Tuesday, February 19, 2008

Musicophilia

My father, I believe, was tone deaf. He certainly showed no interest at all in music, and once, when I played him a major and a minor chord, he said he could not hear any difference. I have had people tell me that there is no such thing as tone deafness, but now I read in the latest book by Oliver Sacks that perhaps five percent of the population is tone deaf. The book is entitled Musicophilia: Tales of Music and the Brain (Picador, 2007), and covers an extraordinary range of conditions and phenomena.

Some of the conditions Sacks describes are very rare or unique, such as the extraordinary case of a composer, who, after being seriously injured in a car crash, lost her ability to hear harmony. She describes listening to a Beethoven string quartet: "I heard four separate voices, four thin, sharp laser beams, beaming in four different directions". Other conditions discussed in the book are commoner, such as tone deafness. My father had a good sense of verbal rhythm, enjoyed poetry and wrote it himself. According to Sacks this is certainly neurologically compatible with tone deafness, as rhythm is "represented widely in the brain". Another condition that increasing numbers of us can look forward to as we age is musical hallucinations: hearing music that apparently comes from an outside source. At the onset, people who get this think that someone is playing a radio or CD nearby; the experience is quite different from that of mentally singing a tune. Musical hallucinations are associated with going deaf. The explanation is apparently that those parts of the brain receiving aural signals expect a continual stream of input, and if they don't get it, they produce activity anyway. With normal hearing, silence doesn't produce these hallucinations, as the auditory system actively reports silence. It is only if the communication is broken that the hallucination-generating mechanism kicks in.
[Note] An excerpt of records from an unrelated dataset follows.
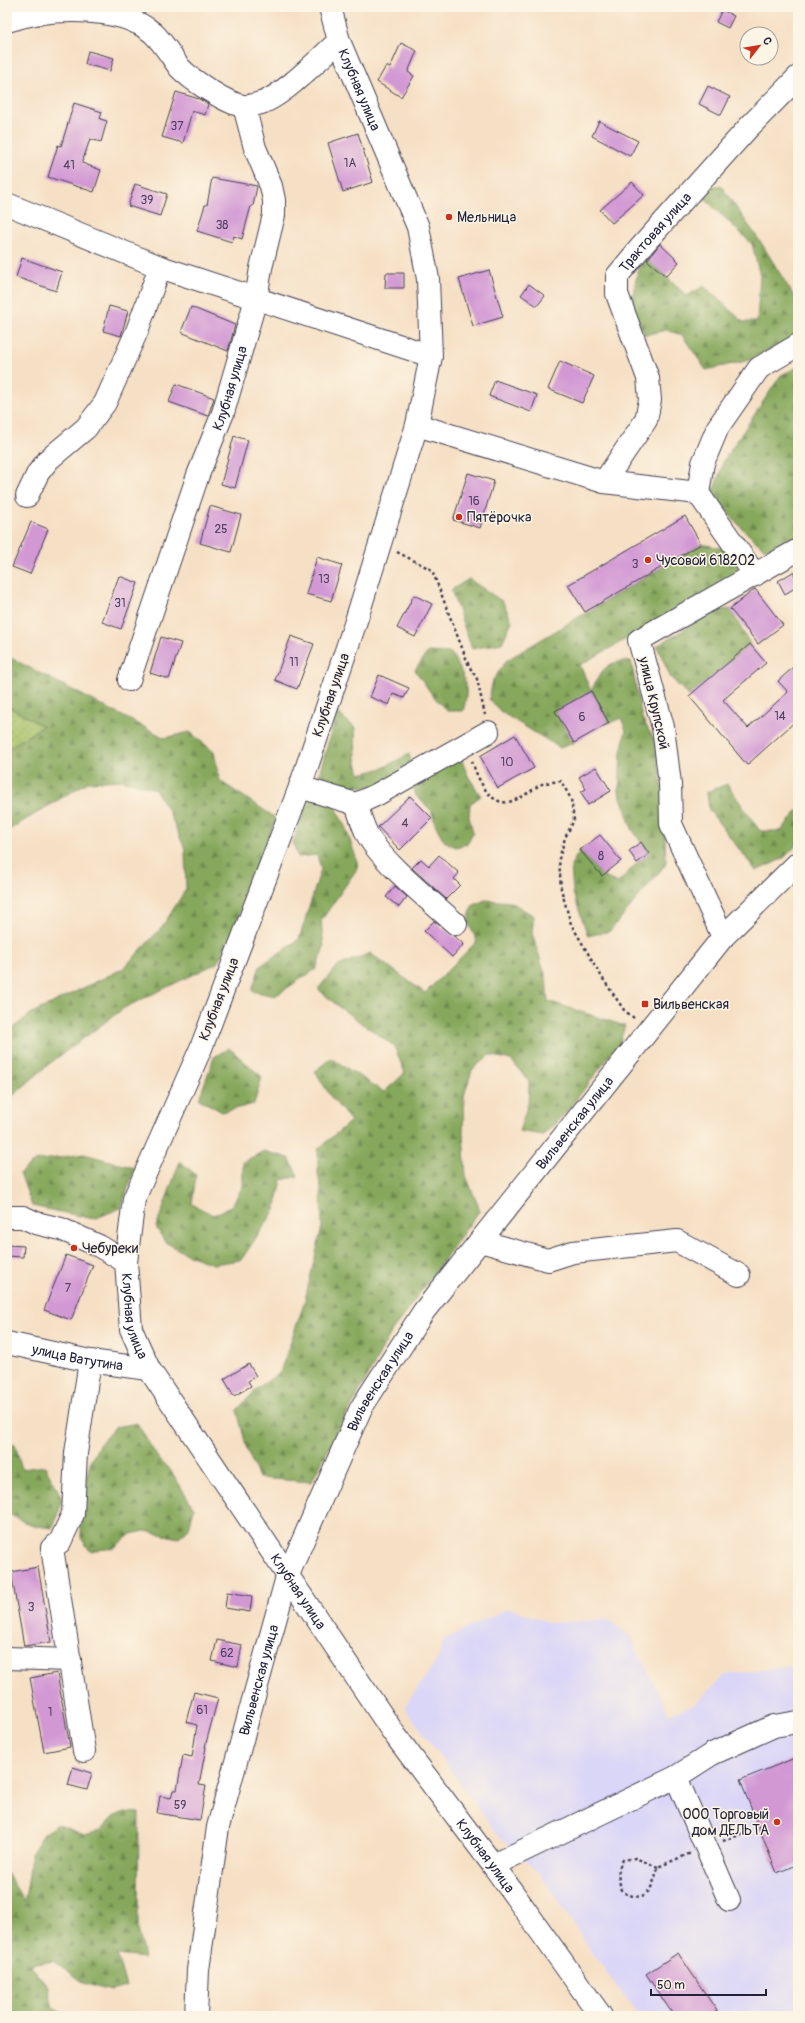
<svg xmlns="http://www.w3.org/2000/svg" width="805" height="2023" font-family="Pangolin,sans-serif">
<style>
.built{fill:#dad6f7}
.grass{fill:url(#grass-dots);stroke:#657252}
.forest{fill:url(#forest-firs);stroke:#54654c}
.building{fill:#d298d4}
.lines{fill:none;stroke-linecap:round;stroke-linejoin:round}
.minor-casing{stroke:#423e50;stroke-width:24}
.major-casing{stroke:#423e50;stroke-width:24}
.path{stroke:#423e50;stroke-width:2.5;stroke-dasharray:3 3;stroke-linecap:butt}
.minor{stroke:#fff;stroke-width:22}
.major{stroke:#fff;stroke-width:22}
.poi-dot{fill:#c8321e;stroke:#fcf5e5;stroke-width:1.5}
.labels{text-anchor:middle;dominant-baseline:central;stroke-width:3;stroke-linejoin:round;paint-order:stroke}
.number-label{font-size:12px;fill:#4e4061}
.street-label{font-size:14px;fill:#22223b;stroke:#fcf5e5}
.poi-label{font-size:14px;fill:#22223b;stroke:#fcf5e5;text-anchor:start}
</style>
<defs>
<pattern id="grass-dots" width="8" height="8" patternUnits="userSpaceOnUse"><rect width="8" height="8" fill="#a8c268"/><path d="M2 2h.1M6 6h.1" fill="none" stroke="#90a65b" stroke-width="1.8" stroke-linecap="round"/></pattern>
<pattern id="forest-firs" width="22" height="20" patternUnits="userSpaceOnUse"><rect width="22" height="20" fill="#86a85c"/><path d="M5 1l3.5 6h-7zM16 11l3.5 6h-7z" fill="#6d884d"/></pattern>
</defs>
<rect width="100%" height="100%" fill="#fcf5e5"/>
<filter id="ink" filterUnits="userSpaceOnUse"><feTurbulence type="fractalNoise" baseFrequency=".025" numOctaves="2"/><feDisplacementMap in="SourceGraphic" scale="8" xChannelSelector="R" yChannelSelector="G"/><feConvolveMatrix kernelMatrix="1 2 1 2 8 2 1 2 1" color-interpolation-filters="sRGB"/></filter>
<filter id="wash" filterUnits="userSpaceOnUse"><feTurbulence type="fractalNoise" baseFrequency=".012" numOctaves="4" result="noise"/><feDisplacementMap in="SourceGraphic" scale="16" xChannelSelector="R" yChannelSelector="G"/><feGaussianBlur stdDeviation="0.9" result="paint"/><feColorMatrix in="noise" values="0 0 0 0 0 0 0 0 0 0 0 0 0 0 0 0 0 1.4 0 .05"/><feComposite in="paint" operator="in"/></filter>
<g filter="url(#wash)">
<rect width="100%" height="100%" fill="#f6e0c5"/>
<path class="built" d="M509,1608L550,1623L607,1619L630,1636L669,1714L694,1705L725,1675L798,1665V2016H638L592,1952L540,1874L500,1838L404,1707L438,1659L444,1639Z"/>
<path class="grass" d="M7,706L43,726L7,749Z"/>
<g class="forest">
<path d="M708,186H721L762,244L798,303V334L750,360L706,370L682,335L666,330L645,335L630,307L639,266L646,258L687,296L704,286L743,322H757L760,276L752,244L701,195Z"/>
<path d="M798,367V538L772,554C747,536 730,517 713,492L724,460L781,375Z"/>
<path d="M701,544L727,549L738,567L736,577L580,665L591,691C601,671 606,660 631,661L642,718L656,743L664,800L666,864L610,931L588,936L573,893L571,865L580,850L602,876L618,883L637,863L649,854L632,829L619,791L621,752L626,730L621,718L609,723L591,691L556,711L574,743L560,748L501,712L489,699L493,680L507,660Z"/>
<path d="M469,579L503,602L512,621L502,643L472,649L451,590Z"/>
<path d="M730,609L750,644L689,696L671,678L657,646L714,611Z"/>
<path d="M428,652L451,653C463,673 471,687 463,711H447L433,696L415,670Z"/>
<path d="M7,656L165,738L190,732L214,752L220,781L276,818L231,939L217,963L124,1008L49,1064L7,1101V1033L32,1013L124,968L162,927L186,889L185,849L169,812L155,789L122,780L88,782L7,831V749L43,726L7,706Z"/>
<path d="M337,712L355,728L356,758L360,774L383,768L409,754L413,769L379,786L339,787L318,778Z"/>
<path d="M461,758L468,776L481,796L470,804L469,817L473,832L467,844L456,847L444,841L435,824L431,810L416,796L412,782Z"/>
<path d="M727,784L760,831H781L798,810V844L784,858L756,871L709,810L707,792Z"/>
<path d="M309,797L333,803L345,826L359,866L321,921L324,947L316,969L275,996L252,991L260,966L299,939L321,869L317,855L298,857L293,843Z"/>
<path d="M485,900L511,902L534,916L532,933L546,977L548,1001L625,1026L619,1044L565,1114L543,1135L519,1131L528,1104L529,1082L511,1060L489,1055L472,1070L464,1096L463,1134L466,1176L480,1210L392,1331L311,1482L259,1478L247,1450L237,1410L258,1388L280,1372L304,1304L322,1227L321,1189L318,1175V1149L351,1121L331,1097L315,1071L331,1058L384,1092L405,1073L394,1046L339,1007L318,989L336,967L370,953L425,993L477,941L468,922L472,906Z"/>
<path d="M229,1048L262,1077L254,1104L222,1112L199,1099L214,1057Z"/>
<path d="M264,1151L289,1158L298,1176L282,1180L275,1210L241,1260L213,1264L188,1255L165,1242L156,1227L180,1161L196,1175L192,1204L213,1215L231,1207L243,1186V1162Z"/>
<path d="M84,1154L135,1168L121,1208L94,1219L32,1206L20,1173L35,1161Z"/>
<path d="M137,1423L158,1458L171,1471L194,1508L189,1529L179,1538L145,1531L131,1534L114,1548L90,1551L81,1538L82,1494L90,1463L99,1445L115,1427Z"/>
<path d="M15,1444L22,1469L45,1466L62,1498L58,1516L52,1528L30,1525L7,1513V1445Z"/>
<path d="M125,1812L139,1813L138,1928L144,1958L117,1955L126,1987L111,1991L83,1983L54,1961L30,1965L48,1986L53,2008L69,2016H7V1873L24,1901L29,1876L31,1854L44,1834L57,1824L84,1835L100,1831L113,1817Z"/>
</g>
<g id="blocks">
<g class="building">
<path d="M722,10L734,16L728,28L716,22Z"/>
<path d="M401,43L417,51L408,72L414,76L401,97L377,82L386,66L390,68Z"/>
<path d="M88,51L114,58L110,71L85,64Z"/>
<path d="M708,86L730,97L721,115L699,104Z"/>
<path d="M176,92L199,99L208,104L205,115L192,111L183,143L162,137Z"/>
<path d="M74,103L102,112L100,119L107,121L101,142L90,139L82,163L101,170L94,192L48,177L58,145L61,146Z"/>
<path d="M599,121L638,141L630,156L592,136Z"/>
<path d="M358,133L373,182L343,192L328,143Z"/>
<path d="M212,178L257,186L253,206H251L242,239L234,236L232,242L197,231L205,205H207Z"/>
<path d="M632,182L644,195L612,223L600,210Z"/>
<path d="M135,184L167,194L160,216L128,206Z"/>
<path d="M660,244L679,262L666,276L647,260Z"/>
<path d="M22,258L62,272L56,291L16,277Z"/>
<path d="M489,270L503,317L473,326L459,279Z"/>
<path d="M386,273H404V288H385Z"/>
<path d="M529,284L545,296L537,306L521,295Z"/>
<path d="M109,306L128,311L121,336L103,331Z"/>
<path d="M191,307L235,325L228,351L181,332Z"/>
<path d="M560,361L594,376L582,403L548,389Z"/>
<path d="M495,380L537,395L531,412L489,396Z"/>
<path d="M176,384L214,398L208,416L169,402Z"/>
<path d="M234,436L248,440L235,488L221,484Z"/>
<path d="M468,473L494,481L480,528L453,520Z"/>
<path d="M210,506L241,515L231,552L200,543Z"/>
<path d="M685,516L701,544L585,612L568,585Z"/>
<path d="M31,522L48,529L30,574L12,567Z"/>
<path d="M317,557L342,565L331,601L306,594Z"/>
<path d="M793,572L798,582V586L785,594L778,581Z"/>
<path d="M119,576L138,583L121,629L102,622Z"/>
<path d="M755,589L783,625L758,644L730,609Z"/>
<path d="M414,595L432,604L415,637L397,628Z"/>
<path d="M291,636L314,644L297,689L275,680Z"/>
<path d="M161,637L181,643L169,679L150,673Z"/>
<path d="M750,644L766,663L723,700L748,728L788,692L778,681L798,663V719L747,765L689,696Z"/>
<path d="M379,675L409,688L404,698L393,694L389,705L370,697Z"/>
<path d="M591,691L609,723L574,743L555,711Z"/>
<path d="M515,735L534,768L498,788L480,756Z"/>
<path d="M596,767L611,791L588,805L581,792L586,789L579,777Z"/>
<path d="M410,796L432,818L400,850L378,827Z"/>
<path d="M600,835L621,861L602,876L580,850Z"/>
<path d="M641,842L649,854L637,863L629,851Z"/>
<path d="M439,855L459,873L454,879L460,885L446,899L412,868L421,859L429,866Z"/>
<path d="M395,886L407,897L399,907L386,897Z"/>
<path d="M434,921L464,944L452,957L424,931Z"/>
<path d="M7,1245L24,1246L23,1257L7,1256Z"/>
<path d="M66,1255L93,1265L71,1320L44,1310Z"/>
<path d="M249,1364L256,1376L248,1381L251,1386L234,1396L224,1379Z"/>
<path d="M38,1567L51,1642L24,1646L11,1572Z"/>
<path d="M227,1592L252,1596L250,1612L225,1608Z"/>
<path d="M217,1640L242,1645L238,1667L212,1661Z"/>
<path d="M57,1673L70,1747L44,1752L30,1678Z"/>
<path d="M194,1692L218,1698L205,1747H206L199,1785L206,1786L200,1820L157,1813L160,1796L171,1798L173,1790H177L183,1755L192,1757L197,1725L186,1722Z"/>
<path d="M795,1758L798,1765V1864L777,1873L740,1780Z"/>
<path d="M73,1767L92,1773L87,1790L68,1785Z"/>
<path d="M678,1953L717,2011L710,2016H674L646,1974Z"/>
</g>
</g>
</g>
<g filter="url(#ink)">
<use href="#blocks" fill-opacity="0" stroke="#423e50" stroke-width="1"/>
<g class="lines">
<defs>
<g id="minor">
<path d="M7,21C46,8 119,4 153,33C163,42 171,56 179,67C191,80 226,103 243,106C248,107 257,104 261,103C283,96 320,58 339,41"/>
<path d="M7,204L160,267L431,356"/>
<path d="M417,425L604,482L698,493L755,575"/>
<path id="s1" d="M604,482L646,420L650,400L648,378L617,294V276L641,247L748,128L798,77"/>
<path d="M698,493L703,463L718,427L759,368L798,345"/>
<path d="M27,496L38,473L49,459L86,428L105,403L137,331L160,267"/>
<path id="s2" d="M129,680L198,475L223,413L256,299L261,268L274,215V200L271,186L255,148L244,106"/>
<path d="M300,787L356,804L376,795L488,732"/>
<path d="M356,804C359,813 362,823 366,832C379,860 432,902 456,924"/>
<path d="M723,937L671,824L670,784L663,727L639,640L798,550"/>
<path d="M7,1217H23L36,1223L61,1229L99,1246L126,1262"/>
<path d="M480,1241L548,1260L573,1252L677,1241L739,1275"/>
<path id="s3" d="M7,1343L90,1361L149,1369"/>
<path d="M7,1658L70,1660"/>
<path d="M84,1751L52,1548L60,1542L73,1514L76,1453L90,1361"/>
<path d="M676,1777L712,1754L774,1726L798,1722"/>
<path d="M493,1865L676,1777L729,1900"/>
<path id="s4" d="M196,2016L198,1970L218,1827L287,1577L361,1408L424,1311L723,937L798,863"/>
</g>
<g id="major">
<path id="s5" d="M330,7L339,41L418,227L428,279L431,356L417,425L355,624L300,787L201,1048L134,1199L126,1262L131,1329L149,1369L395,1735L493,1865L601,2016"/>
</g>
</defs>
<use href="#minor" class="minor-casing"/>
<use href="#major" class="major-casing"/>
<g class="path">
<path d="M397,552L432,570L469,666L477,679L485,715"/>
<path d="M472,761C477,777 490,809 512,801C523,798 532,789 542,784C548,782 555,782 561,781L571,799L574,820L565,838L559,859L561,889L571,924L603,979L624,1010L634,1018"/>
<path d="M723,1841L747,1832"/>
<path d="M658,1867L635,1858L623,1860C616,1871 618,1881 623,1892C648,1905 652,1888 658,1867L691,1853"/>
</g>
<use href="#minor" class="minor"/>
<use href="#major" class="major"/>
</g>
</g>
<g class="poi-dot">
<circle cx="449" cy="217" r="4"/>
<circle cx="459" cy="517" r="4"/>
<circle cx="648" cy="560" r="4"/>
<rect x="641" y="1000" width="8" height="8" rx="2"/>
<circle cx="74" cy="1248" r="4"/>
<circle cx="777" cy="1822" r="4"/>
</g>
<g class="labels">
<g class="number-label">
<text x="177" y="126">37</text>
<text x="350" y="163">1А</text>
<text x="69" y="165">41</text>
<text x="147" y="200">39</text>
<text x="222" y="225">38</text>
<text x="474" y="501">16</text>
<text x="221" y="529">25</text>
<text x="635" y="564">3</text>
<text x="324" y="579">13</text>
<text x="120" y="603">31</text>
<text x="294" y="662">11</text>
<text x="780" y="716">14</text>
<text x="582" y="717">6</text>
<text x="507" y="762">10</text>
<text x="405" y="823">4</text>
<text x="601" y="856">8</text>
<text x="68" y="1288">7</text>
<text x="31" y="1607">3</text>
<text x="227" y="1653">62</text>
<text x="202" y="1710">61</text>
<text x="50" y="1712">1</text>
<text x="180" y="1805">59</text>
</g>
<g class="street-label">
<text stroke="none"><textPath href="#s5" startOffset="88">Клубная улица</textPath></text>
<text stroke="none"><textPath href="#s1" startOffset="283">Трактовая улица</textPath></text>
<text stroke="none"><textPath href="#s2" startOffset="309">Клубная улица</textPath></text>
<text transform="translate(331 695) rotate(-71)">Клубная улица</text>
<text transform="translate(654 703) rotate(77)">улица Крупской</text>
<text transform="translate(219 999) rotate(-69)">Клубная улица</text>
<text stroke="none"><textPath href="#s4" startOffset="991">Вильвенская улица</textPath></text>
<text stroke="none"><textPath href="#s5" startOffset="1381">Клубная улица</textPath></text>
<text stroke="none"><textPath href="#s3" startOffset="72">улица Ватутина</textPath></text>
<text stroke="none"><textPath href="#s4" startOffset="667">Вильвенская улица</textPath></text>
<text stroke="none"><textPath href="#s5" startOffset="1705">Клубная улица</textPath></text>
<text stroke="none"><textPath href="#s4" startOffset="343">Вильвенская улица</textPath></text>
<text stroke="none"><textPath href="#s5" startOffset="2029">Клубная улица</textPath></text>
</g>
<g class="poi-label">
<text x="457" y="217">Мельница</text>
<text x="467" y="517">Пятёрочка</text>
<text x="656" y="560">Чусовой 618202</text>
<text x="653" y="1004">Вильвенская</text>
<text x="82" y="1248">Чебуреки</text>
<text x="769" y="1814" text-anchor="end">ООО Торговый<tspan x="769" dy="16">дом ДЕЛЬТА</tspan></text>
</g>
</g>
<rect width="805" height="2023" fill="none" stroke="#fcf5e5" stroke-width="24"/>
<g transform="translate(759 46) rotate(59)"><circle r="19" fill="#fcf5e5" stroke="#a5a1a1"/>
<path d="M0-3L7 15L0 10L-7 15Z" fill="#c8321e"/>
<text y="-6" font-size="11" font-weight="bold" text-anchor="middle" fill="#22223b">С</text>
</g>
<path d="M651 1989v6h115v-6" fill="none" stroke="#22223b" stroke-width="2"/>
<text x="657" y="1989" font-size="12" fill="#22223b" stroke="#fcf5e5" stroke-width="3" paint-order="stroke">50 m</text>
</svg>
Sacks doesn't only consider defects in musical perception or appreciation. He also describes unusual positive abilities, including perfect pitch (something I don't have a trace of). Sacks reports studies by Diana Deutsch showing that native speakers of a tonal language will pronounce words with close to absolute pitch, and that Chinese music students are much more likely to have perfect pitch than U.S. students. Sacks also describes cases of musical savantism, where people who are seriously disabled in many ways display some extraordinary ability, such as the man who knew by heart more than 2000 operas and all the Bach cantatas. These savant abilities usually come at the expense of abstract thought. Sacks mentions the intriguing work by Allan Snyder and others in artificially producing temporary savantism by magnetic stimulation of the brain: inhibiting the activity of the part of the brain responsible for abstract thought can release savant-like abilities in at least some people.

There is a lot more in Sacks's book. It isn't a neurological treatise; as the subtitle Tales of Music and the Brain indicates, it is largely anecdotal. It raises questions rather than answering them, and I think in that general there aren't any answers yet as to why we as a species have such an extraordinary sensitivity to music, though Sacks mentions speculation about the intertwined origins of music and language. Anyone interested in music is likely to be fascinated by this book.

Sunday, February 3, 2008

2007 Asian Art Biennial

Recently I received a catalogue from the 2007 Asian Art Biennial, which opened in October 2007 at the National Taiwan Museum of Fine Arts. It closes on February 24. My connection with the event is through my piece Dissonant Particles; it is on the DVD Video by Numbers from the Melbourne-based group Tape Projects, and this DVD was shown at the Biennial. Unfortunately I didn’t get to visit the Biennial.

I found the catalogue (in Chinese and English) impressive, and I imagine that actually being there would have been overwhelming. Judging from the catalogue, there was a mixture of old and new media and also a mixture of old and new influences. Some of the works refer to traditional Chinese or Korean art (and one to Da Vinci’s Last Supper), others to globalisation, the proliferation of digital technology, and in particular urbanisation. Australia has long had only a minority of its population in rural areas (41% in 1901, dropping to just 12% in 1996, according to one set of figures). For Asia the big movement off the land is happening now: the landmark where more than half the world’s population lives in cities has either just been reached or is just about to be, according to various estimates.

According to the catalogue, most of the artists in the Biennial were from Taiwan, mainland China or Korea, with a sprinkling from other countries, including a small group from Australia. Apart from the Video by Numbers DVD, there was an interactive installation entitled Split Reel by Jason Bond, Benjamin Ducroz, Michael Prior and Tarwin Stroh-Spijer, and a performance (I think, not just a DVD playing) by Robin Fox. Robin is the man of the moment in Australian sound-and-image art, and appears on the Synchresis DVD commented on here. Australian ambivalence as to how much we are part of Asia will no doubt continue, but links like those through the Biennial can only be good.